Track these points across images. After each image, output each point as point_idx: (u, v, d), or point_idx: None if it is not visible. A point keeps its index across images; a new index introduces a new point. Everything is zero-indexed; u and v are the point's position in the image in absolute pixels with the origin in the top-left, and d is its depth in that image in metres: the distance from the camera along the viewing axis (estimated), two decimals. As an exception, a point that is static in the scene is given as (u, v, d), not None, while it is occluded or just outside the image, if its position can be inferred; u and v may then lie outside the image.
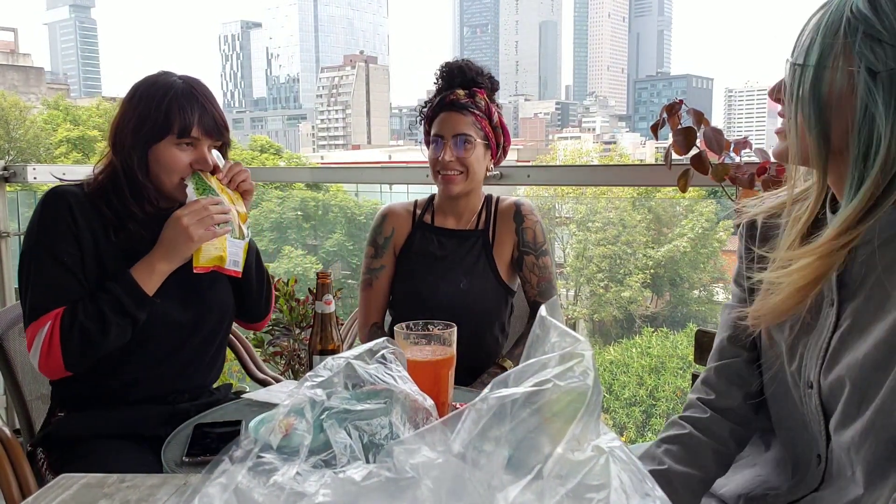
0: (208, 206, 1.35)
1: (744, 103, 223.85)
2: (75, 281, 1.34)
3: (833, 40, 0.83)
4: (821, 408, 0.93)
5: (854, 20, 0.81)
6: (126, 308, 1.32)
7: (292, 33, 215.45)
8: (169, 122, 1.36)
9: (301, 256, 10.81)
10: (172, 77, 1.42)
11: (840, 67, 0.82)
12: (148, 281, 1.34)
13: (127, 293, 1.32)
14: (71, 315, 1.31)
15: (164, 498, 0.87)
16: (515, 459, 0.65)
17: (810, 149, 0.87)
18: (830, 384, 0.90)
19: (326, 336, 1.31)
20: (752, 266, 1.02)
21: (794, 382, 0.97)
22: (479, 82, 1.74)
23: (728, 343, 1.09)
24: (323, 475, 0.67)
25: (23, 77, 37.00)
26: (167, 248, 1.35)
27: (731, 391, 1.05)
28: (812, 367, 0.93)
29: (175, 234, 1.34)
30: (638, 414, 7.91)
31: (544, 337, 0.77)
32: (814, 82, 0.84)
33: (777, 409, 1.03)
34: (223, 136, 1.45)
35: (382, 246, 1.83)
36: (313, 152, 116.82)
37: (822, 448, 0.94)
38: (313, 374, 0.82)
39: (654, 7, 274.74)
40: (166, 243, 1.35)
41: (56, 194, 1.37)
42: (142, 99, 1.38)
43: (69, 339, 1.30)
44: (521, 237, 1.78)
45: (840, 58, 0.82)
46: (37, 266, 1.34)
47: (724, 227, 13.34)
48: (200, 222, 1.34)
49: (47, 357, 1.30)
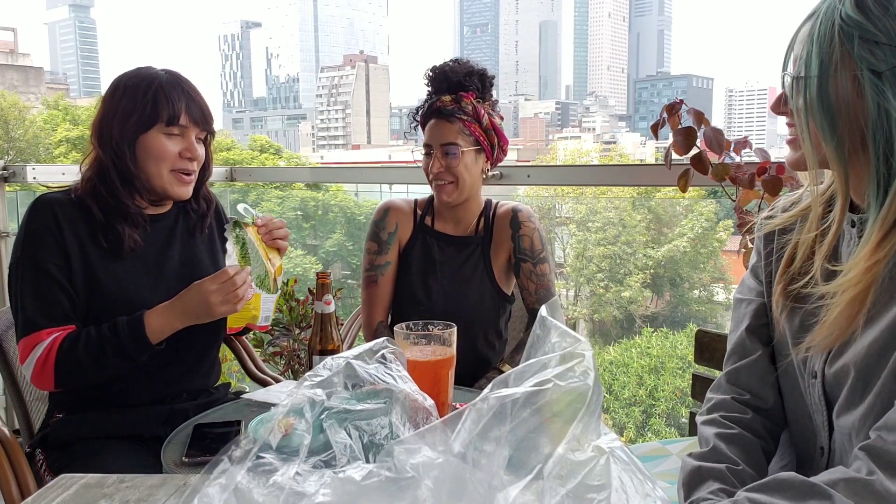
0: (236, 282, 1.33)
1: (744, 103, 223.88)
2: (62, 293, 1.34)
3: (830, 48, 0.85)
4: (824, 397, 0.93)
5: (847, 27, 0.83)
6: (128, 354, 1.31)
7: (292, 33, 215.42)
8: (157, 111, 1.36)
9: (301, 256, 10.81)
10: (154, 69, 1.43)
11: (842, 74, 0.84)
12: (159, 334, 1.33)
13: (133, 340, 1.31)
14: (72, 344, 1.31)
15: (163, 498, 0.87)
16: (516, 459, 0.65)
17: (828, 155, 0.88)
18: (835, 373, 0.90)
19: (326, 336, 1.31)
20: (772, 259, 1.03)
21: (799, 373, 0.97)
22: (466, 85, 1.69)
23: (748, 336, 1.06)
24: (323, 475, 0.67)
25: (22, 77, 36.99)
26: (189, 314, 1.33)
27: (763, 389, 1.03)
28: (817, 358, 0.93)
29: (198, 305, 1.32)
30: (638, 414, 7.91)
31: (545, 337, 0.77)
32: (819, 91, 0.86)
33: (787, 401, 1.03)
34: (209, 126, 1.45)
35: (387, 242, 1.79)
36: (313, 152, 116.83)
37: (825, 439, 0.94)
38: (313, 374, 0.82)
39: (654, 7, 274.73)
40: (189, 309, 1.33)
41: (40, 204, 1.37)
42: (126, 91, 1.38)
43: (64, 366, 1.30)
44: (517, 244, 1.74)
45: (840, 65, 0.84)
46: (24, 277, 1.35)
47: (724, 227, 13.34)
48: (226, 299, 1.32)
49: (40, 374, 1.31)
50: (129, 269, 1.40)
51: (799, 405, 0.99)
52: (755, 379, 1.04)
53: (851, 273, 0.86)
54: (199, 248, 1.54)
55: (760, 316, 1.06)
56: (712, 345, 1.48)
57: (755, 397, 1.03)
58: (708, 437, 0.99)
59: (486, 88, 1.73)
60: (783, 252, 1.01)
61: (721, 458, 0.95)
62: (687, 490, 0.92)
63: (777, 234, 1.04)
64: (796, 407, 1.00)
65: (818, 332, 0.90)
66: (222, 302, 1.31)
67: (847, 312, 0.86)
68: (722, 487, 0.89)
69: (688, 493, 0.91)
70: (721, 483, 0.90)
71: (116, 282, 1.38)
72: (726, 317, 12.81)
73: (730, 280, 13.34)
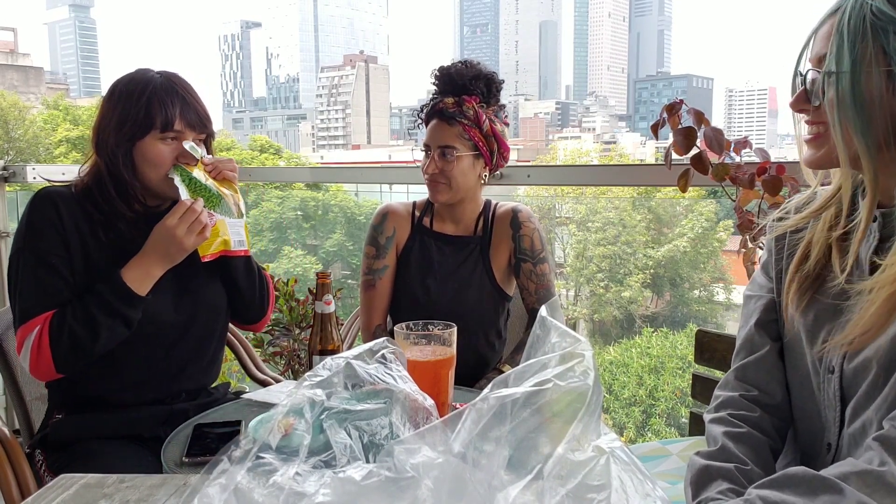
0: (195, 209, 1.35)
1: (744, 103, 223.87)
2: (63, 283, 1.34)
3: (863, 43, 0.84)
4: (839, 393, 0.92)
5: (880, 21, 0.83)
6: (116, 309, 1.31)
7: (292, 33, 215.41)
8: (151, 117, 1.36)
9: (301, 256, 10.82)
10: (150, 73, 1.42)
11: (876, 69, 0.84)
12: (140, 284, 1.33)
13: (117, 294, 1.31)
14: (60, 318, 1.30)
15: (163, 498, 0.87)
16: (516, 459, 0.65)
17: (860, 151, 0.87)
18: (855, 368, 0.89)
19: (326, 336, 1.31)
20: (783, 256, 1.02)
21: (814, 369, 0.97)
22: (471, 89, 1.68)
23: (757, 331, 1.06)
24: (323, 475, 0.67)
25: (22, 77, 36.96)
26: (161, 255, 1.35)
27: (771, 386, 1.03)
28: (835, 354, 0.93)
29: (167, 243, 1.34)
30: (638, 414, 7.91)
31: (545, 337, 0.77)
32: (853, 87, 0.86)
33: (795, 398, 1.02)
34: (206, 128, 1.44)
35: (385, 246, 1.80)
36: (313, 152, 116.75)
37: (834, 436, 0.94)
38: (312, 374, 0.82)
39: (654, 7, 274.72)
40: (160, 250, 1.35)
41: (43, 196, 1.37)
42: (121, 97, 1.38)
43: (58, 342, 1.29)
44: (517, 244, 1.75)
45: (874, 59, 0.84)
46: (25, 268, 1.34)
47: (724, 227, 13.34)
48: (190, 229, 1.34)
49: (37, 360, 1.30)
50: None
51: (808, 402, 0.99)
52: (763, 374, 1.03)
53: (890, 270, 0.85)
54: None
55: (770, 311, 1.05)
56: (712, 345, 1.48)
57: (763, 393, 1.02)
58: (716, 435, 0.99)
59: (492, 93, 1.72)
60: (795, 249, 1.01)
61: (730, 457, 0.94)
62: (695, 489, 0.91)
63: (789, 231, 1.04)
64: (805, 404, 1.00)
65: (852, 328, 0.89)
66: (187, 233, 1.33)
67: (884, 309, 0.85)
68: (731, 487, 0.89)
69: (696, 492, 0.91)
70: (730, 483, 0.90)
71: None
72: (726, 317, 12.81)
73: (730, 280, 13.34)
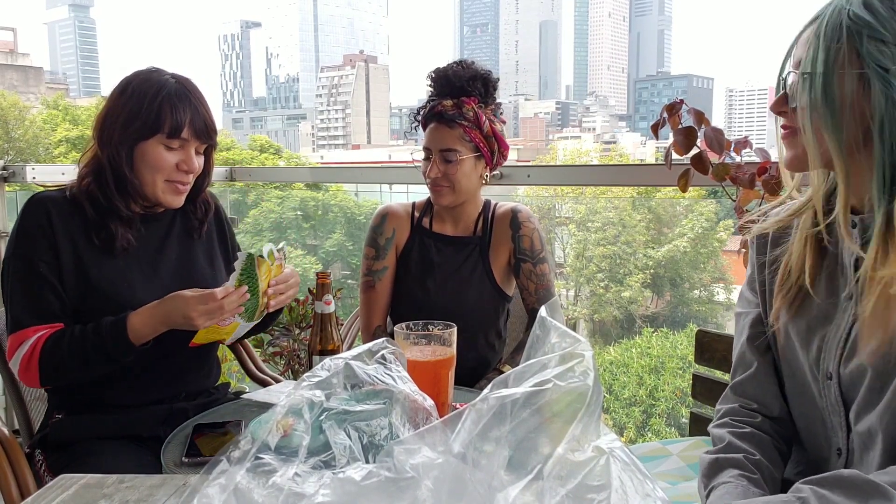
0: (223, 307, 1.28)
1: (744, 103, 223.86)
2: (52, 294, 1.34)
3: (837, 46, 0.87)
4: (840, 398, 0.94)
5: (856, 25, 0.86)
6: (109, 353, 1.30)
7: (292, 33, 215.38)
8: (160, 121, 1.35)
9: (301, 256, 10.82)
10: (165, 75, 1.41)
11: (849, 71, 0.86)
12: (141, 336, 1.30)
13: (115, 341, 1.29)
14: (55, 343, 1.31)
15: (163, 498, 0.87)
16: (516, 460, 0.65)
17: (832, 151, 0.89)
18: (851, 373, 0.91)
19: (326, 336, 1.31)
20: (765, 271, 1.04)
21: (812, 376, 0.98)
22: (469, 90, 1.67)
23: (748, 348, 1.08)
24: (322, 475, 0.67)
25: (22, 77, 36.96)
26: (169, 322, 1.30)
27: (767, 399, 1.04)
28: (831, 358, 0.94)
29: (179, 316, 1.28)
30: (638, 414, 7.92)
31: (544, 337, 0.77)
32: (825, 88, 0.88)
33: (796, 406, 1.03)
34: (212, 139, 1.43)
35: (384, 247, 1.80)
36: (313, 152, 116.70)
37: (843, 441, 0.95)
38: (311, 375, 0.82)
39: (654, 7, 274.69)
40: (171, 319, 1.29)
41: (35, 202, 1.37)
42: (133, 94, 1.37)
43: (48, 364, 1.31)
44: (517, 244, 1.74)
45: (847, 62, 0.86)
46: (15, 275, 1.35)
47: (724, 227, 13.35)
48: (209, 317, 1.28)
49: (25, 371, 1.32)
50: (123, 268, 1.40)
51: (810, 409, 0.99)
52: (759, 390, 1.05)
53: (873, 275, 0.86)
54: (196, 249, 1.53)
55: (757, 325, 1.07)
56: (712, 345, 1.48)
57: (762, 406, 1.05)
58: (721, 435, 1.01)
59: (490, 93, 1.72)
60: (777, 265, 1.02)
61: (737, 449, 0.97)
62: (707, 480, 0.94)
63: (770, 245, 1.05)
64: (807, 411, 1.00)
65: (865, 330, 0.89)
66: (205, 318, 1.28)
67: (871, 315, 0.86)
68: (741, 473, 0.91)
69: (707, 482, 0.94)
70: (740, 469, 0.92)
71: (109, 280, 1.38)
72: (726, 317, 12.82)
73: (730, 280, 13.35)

**TASK ITEM:** Starting with the first line of the material, print each line exactly until you have printed the line with "12: (148, 281, 1.34)", and skip the pictures.

**ANSWER FOR THIS EXERCISE:**
Track these points across images. After each image, output each point as point_idx: (u, v, d), or point_idx: None if it is not visible. A point keeps its index across images; a new index introduces a new point. Everything is zero-indexed; u and v are the point's position in the image in absolute pixels with the origin in the top-left, and d is its depth in that image in metres: the distance from the camera along the viewing axis (estimated), two decimals. As an exception, a point that is static in the scene is given as (u, v, d), not None, while it is occluded or just outside the image, if its position can be inferred; u and v may then lie outside the image.
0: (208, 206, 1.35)
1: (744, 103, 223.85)
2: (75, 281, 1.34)
3: (833, 40, 0.83)
4: (821, 408, 0.93)
5: (854, 20, 0.81)
6: (126, 308, 1.32)
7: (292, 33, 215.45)
8: (169, 122, 1.36)
9: (301, 256, 10.81)
10: (172, 77, 1.42)
11: (840, 67, 0.82)
12: (148, 281, 1.34)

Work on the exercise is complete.